- _Task_
Reproduce all of the data below character for character, leaving out the pictures.
====== Records for processing
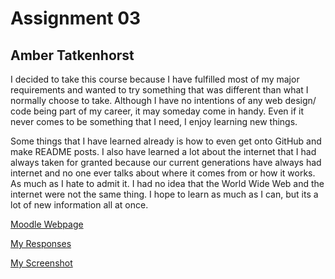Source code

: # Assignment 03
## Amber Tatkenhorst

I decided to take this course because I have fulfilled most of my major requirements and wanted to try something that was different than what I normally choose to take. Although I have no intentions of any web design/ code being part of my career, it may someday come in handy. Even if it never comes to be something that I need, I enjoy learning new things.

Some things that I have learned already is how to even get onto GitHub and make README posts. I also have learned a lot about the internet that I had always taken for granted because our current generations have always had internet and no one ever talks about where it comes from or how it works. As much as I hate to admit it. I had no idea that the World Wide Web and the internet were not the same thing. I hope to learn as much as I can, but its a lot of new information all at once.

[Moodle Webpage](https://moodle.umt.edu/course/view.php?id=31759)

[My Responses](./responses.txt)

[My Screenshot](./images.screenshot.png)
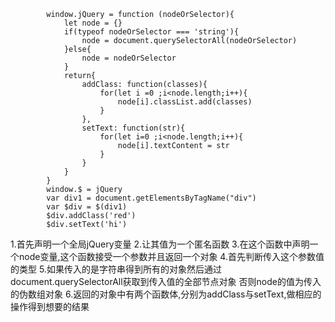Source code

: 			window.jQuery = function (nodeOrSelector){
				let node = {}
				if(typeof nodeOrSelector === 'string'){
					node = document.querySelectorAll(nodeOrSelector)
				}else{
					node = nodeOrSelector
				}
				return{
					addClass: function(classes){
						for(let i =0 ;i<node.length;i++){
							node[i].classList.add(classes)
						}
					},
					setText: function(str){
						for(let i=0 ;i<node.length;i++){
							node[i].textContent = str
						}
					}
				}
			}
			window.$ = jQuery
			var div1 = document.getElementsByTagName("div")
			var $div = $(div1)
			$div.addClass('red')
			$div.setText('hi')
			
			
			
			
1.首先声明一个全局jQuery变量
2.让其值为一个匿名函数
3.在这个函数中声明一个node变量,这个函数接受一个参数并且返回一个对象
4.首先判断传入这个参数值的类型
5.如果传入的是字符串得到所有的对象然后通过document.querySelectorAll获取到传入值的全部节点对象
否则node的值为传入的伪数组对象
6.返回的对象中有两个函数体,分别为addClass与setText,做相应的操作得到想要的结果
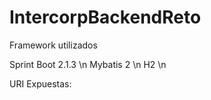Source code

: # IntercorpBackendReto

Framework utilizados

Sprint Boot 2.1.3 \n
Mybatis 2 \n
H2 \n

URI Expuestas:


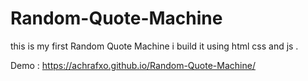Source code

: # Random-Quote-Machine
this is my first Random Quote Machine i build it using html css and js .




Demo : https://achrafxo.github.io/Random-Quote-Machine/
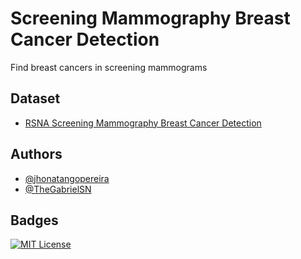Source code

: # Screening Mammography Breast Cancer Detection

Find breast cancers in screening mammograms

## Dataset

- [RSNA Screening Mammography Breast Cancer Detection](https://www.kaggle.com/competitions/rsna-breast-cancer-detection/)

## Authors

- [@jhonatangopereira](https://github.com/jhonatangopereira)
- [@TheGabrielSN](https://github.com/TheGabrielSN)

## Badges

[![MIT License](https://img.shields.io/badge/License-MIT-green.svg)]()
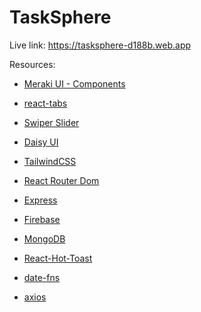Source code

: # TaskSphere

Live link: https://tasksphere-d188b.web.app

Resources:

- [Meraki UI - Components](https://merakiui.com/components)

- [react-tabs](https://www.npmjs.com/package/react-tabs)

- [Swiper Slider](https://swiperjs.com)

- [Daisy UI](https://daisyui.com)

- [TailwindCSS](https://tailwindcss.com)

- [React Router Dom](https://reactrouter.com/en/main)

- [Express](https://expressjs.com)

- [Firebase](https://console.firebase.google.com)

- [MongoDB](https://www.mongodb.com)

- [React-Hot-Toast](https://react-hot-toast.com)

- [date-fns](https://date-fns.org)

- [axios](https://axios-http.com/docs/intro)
============
- _Result for this task_
Source code

: # Assignment 03
## Amber Tatkenhorst

I decided to take this course because I have fulfilled most of my major requirements and wanted to try something that was different than what I normally choose to take. Although I have no intentions of any web design/ code being part of my career, it may someday come in handy. Even if it never comes to be something that I need, I enjoy learning new things.

Some things that I have learned already is how to even get onto GitHub and make README posts. I also have learned a lot about the internet that I had always taken for granted because our current generations have always had internet and no one ever talks about where it comes from or how it works. As much as I hate to admit it. I had no idea that the World Wide Web and the internet were not the same thing. I hope to learn as much as I can, but its a lot of new information all at once.

[Moodle Webpage](https://moodle.umt.edu/course/view.php?id=31759)

[My Responses](./responses.txt)

[My Screenshot](./images.screenshot.png)
Source code

: 			window.jQuery = function (nodeOrSelector){
				let node = {}
				if(typeof nodeOrSelector === 'string'){
					node = document.querySelectorAll(nodeOrSelector)
				}else{
					node = nodeOrSelector
				}
				return{
					addClass: function(classes){
						for(let i =0 ;i<node.length;i++){
							node[i].classList.add(classes)
						}
					},
					setText: function(str){
						for(let i=0 ;i<node.length;i++){
							node[i].textContent = str
						}
					}
				}
			}
			window.$ = jQuery
			var div1 = document.getElementsByTagName("div")
			var $div = $(div1)
			$div.addClass('red')
			$div.setText('hi')
			
			
			
			
1.首先声明一个全局jQuery变量
2.让其值为一个匿名函数
3.在这个函数中声明一个node变量,这个函数接受一个参数并且返回一个对象
4.首先判断传入这个参数值的类型
5.如果传入的是字符串得到所有的对象然后通过document.querySelectorAll获取到传入值的全部节点对象
否则node的值为传入的伪数组对象
6.返回的对象中有两个函数体,分别为addClass与setText,做相应的操作得到想要的结果
Source code

: # IntercorpBackendReto

Framework utilizados

Sprint Boot 2.1.3 \n
Mybatis 2 \n
H2 \n

URI Expuestas:


Source code

: # Random-Quote-Machine
this is my first Random Quote Machine i build it using html css and js .




Demo : https://achrafxo.github.io/Random-Quote-Machine/
Source code

: # Screening Mammography Breast Cancer Detection

Find breast cancers in screening mammograms

## Dataset

- [RSNA Screening Mammography Breast Cancer Detection](https://www.kaggle.com/competitions/rsna-breast-cancer-detection/)

## Authors

- [@jhonatangopereira](https://github.com/jhonatangopereira)
- [@TheGabrielSN](https://github.com/TheGabrielSN)

## Badges

[![MIT License](https://img.shields.io/badge/License-MIT-green.svg)]()
Source code

: # TaskSphere

Live link: https://tasksphere-d188b.web.app

Resources:

- [Meraki UI - Components](https://merakiui.com/components)

- [react-tabs](https://www.npmjs.com/package/react-tabs)

- [Swiper Slider](https://swiperjs.com)

- [Daisy UI](https://daisyui.com)

- [TailwindCSS](https://tailwindcss.com)

- [React Router Dom](https://reactrouter.com/en/main)

- [Express](https://expressjs.com)

- [Firebase](https://console.firebase.google.com)

- [MongoDB](https://www.mongodb.com)

- [React-Hot-Toast](https://react-hot-toast.com)

- [date-fns](https://date-fns.org)

- [axios](https://axios-http.com/docs/intro)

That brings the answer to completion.